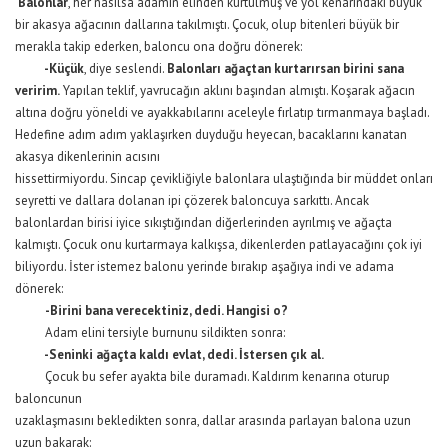
Balonlar
, her nasılsa adamın elinden kurtulmuş ve yol kenarındaki büyük
bir akasya ağacının dallarına takılmıştı. Çocuk, olup bitenleri büyük bir
merakla takip ederken, baloncu ona doğru dönerek:
-Küçük
, diye seslendi.
Balonları ağaçtan kurtarırsan birini sana
veririm.
Yapılan teklif, yavrucağın aklını başından almıştı. Koşarak ağacın
altına doğru yöneldi ve ayakkabılarını aceleyle fırlatıp tırmanmaya başladı.
Hedefine adım adım yaklaşırken duyduğu heyecan, bacaklarını kanatan
akasya dikenlerinin acısını
hissettirmiyordu. Sincap çevikliğiyle balonlara ulaştığında bir müddet onları
seyretti ve dallara dolanan ipi çözerek baloncuya sarkıttı. Ancak
balonlardan birisi iyice sıkıştığından diğerlerinden ayrılmış ve ağaçta
kalmıştı. Çocuk onu kurtarmaya kalkışsa, dikenlerden patlayacağını çok iyi
biliyordu. İster istemez balonu yerinde bırakıp aşağıya indi ve adama
dönerek:
-Birini bana verecektiniz, dedi. Hangisi o?
Adam elini tersiyle burnunu sildikten sonra:
-Seninki ağaçta kaldı evlat, dedi. İstersen çık al.
Çocuk bu sefer ayakta bile duramadı. Kaldırım kenarına oturup
baloncunun
uzaklaşmasını bekledikten sonra, dallar arasında parlayan balona uzun
uzun bakarak:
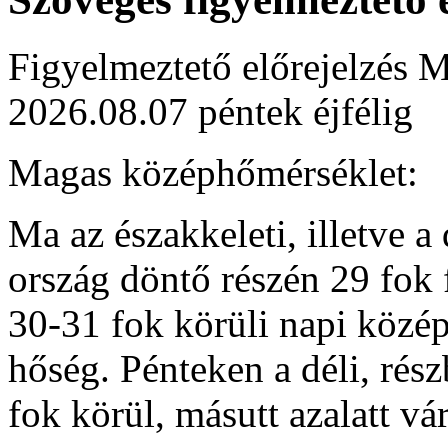
Figyelmeztető előrejelzés M
2026.08.07 péntek éjfélig
Magas középhőmérséklet:
Ma az északkeleti, illetve a
ország döntő részén 29 fok 
30-31 fok körüli napi közép
hőség. Pénteken a déli, rés
fok körül, másutt azalatt v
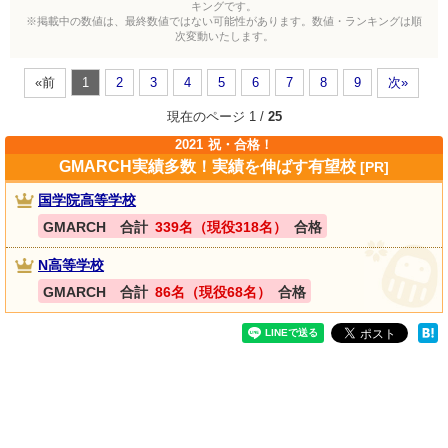
キングです。
※掲載中の数値は、最終数値ではない可能性があります。数値・ランキングは順
次変動いたします。
«前
1
2
3
4
5
6
7
8
9
次»
現在のページ 1 /
25
2021
祝・合格！
GMARCH実績多数！実績を伸ばす有望校
[PR]
国学院高等学校
GMARCH 合計
339名（現役318名）
合格
N高等学校
GMARCH 合計
86名（現役68名）
合格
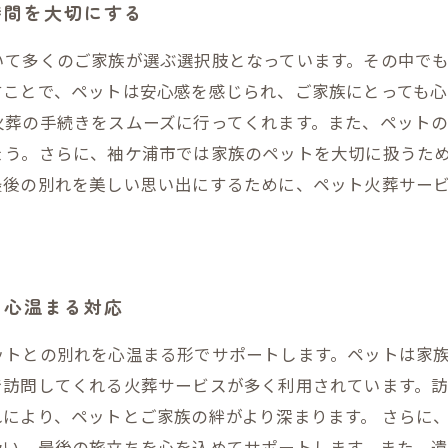
時間を大切にする
いて多くのご家族が選ぶ選択肢となっています。その中で
すことで、ペットは安心感を感じられ、ご家族にとっても心
火葬の手続きをスムーズに行ってくれます。また、ペット
ょう。さらに、袖ケ浦市では家族のペットを大切に扱うた
最後の別れを美しい思い出にするために、ペット火葬サー
と心温まる対応
ットとの別れを心温まる形でサポートします。ペットは家
で訪問してくれる火葬サービスが多く利用されています。
により、ペットとご家族の絆がより深まります。 さらに
扱い、最後の旅立ちを心を込めてサポートします。また、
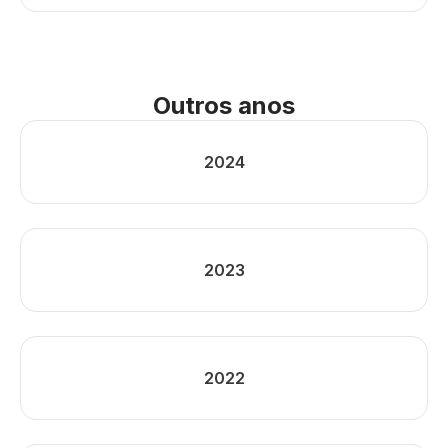
Outros anos
2024
2023
2022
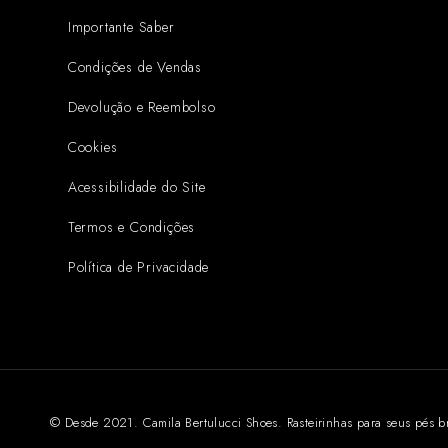
Importante Saber
Condições de Vendas
Devolução e Reembolso
Cookies
Acessibilidade do Site
Termos e Condições
Política de Privacidade
© Desde 2021. Camila Bertulucci Shoes. Rasteirinhas para seus pés b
***
Without the pictures, print all of the records exactly.

§ The answer:
Balonlar
, her nasılsa adamın elinden kurtulmuş ve yol kenarındaki büyük
bir akasya ağacının dallarına takılmıştı. Çocuk, olup bitenleri büyük bir
merakla takip ederken, baloncu ona doğru dönerek:
-Küçük
, diye seslendi.
Balonları ağaçtan kurtarırsan birini sana
veririm.
Yapılan teklif, yavrucağın aklını başından almıştı. Koşarak ağacın
altına doğru yöneldi ve ayakkabılarını aceleyle fırlatıp tırmanmaya başladı.
Hedefine adım adım yaklaşırken duyduğu heyecan, bacaklarını kanatan
akasya dikenlerinin acısını
hissettirmiyordu. Sincap çevikliğiyle balonlara ulaştığında bir müddet onları
seyretti ve dallara dolanan ipi çözerek baloncuya sarkıttı. Ancak
balonlardan birisi iyice sıkıştığından diğerlerinden ayrılmış ve ağaçta
kalmıştı. Çocuk onu kurtarmaya kalkışsa, dikenlerden patlayacağını çok iyi
biliyordu. İster istemez balonu yerinde bırakıp aşağıya indi ve adama
dönerek:
-Birini bana verecektiniz, dedi. Hangisi o?
Adam elini tersiyle burnunu sildikten sonra:
-Seninki ağaçta kaldı evlat, dedi. İstersen çık al.
Çocuk bu sefer ayakta bile duramadı. Kaldırım kenarına oturup
baloncunun
uzaklaşmasını bekledikten sonra, dallar arasında parlayan balona uzun
uzun bakarak:
Figyelmeztető előrejelzés M
2026.08.07 péntek éjfélig
Magas középhőmérséklet:
Ma az északkeleti, illetve a
ország döntő részén 29 fok 
30-31 fok körüli napi közép
hőség. Pénteken a déli, rés
fok körül, másutt azalatt v
キングです。
※掲載中の数値は、最終数値ではない可能性があります。数値・ランキングは順
次変動いたします。
«前
1
2
3
4
5
6
7
8
9
次»
現在のページ 1 /
25
2021
祝・合格！
GMARCH実績多数！実績を伸ばす有望校
[PR]
国学院高等学校
GMARCH 合計
339名（現役318名）
合格
N高等学校
GMARCH 合計
86名（現役68名）
合格
時間を大切にする
いて多くのご家族が選ぶ選択肢となっています。その中で
すことで、ペットは安心感を感じられ、ご家族にとっても心
火葬の手続きをスムーズに行ってくれます。また、ペット
ょう。さらに、袖ケ浦市では家族のペットを大切に扱うた
最後の別れを美しい思い出にするために、ペット火葬サー
と心温まる対応
ットとの別れを心温まる形でサポートします。ペットは家
で訪問してくれる火葬サービスが多く利用されています。
により、ペットとご家族の絆がより深まります。 さらに
扱い、最後の旅立ちを心を込めてサポートします。また、
Outros anos
2024
2023
2022
Importante Saber
Condições de Vendas
Devolução e Reembolso
Cookies
Acessibilidade do Site
Termos e Condições
Política de Privacidade
© Desde 2021. Camila Bertulucci Shoes. Rasteirinhas para seus pés b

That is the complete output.